* Extracted entries
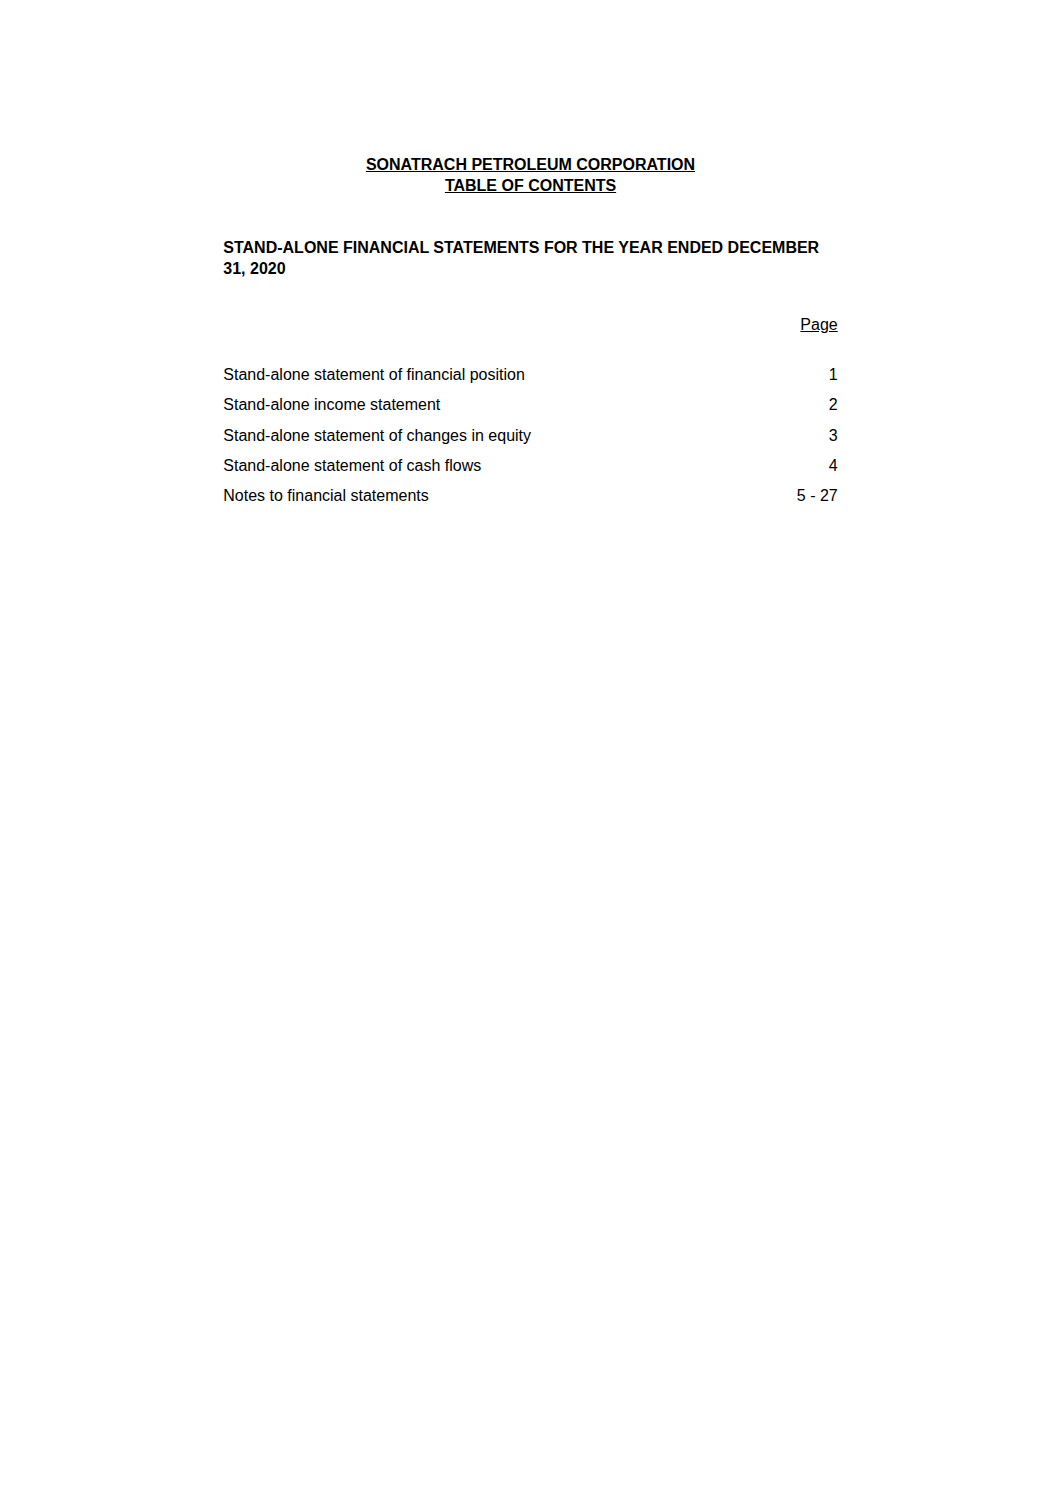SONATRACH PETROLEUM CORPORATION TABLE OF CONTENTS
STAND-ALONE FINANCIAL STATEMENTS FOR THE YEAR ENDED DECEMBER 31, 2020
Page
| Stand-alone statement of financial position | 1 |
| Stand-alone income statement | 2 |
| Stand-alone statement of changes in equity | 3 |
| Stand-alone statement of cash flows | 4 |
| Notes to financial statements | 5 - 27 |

* What you have to do
Reproduce the records above exactly, starting with the line that contains "equity | 3 |" and ending with the last line.

* Exercise output
| Stand-alone statement of changes in equity | 3 |
| Stand-alone statement of cash flows | 4 |
| Notes to financial statements | 5 - 27 |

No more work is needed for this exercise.